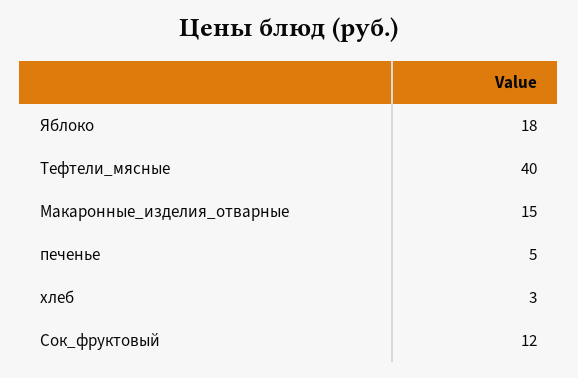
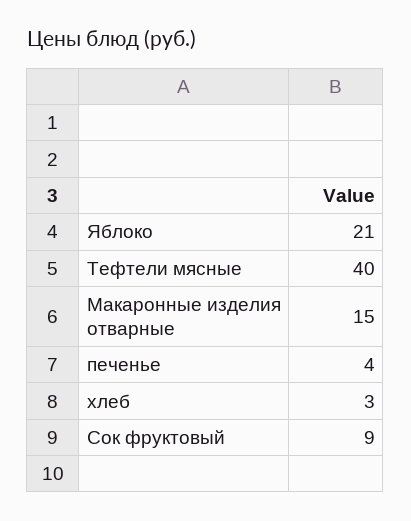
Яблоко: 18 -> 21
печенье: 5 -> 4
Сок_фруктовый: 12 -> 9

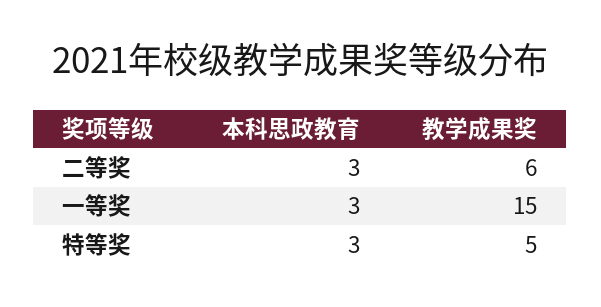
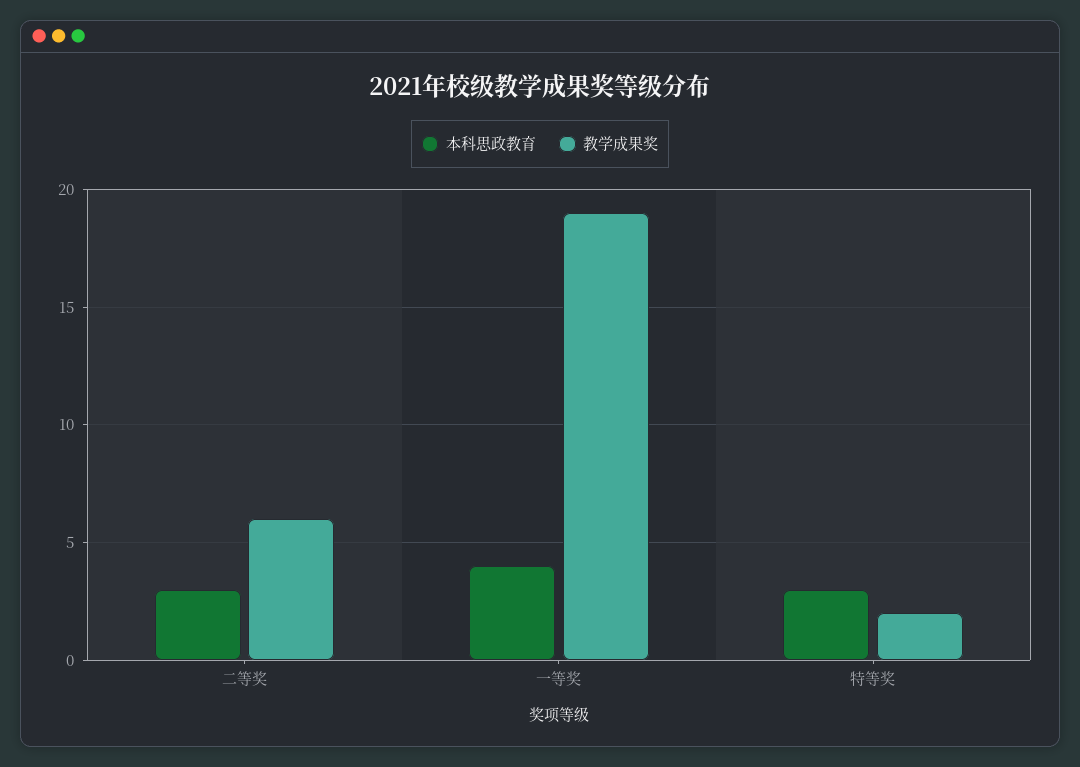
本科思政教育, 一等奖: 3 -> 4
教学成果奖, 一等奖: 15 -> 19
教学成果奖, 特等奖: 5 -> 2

## [INSTRUCTION]
An exact copy of the entries above is needed, with the pictures removed.

## [ANSWER TO THIS PROBLEM]
Яблоко: 18 -> 21
печенье: 5 -> 4
Сок_фруктовый: 12 -> 9

本科思政教育, 一等奖: 3 -> 4
教学成果奖, 一等奖: 15 -> 19
教学成果奖, 特等奖: 5 -> 2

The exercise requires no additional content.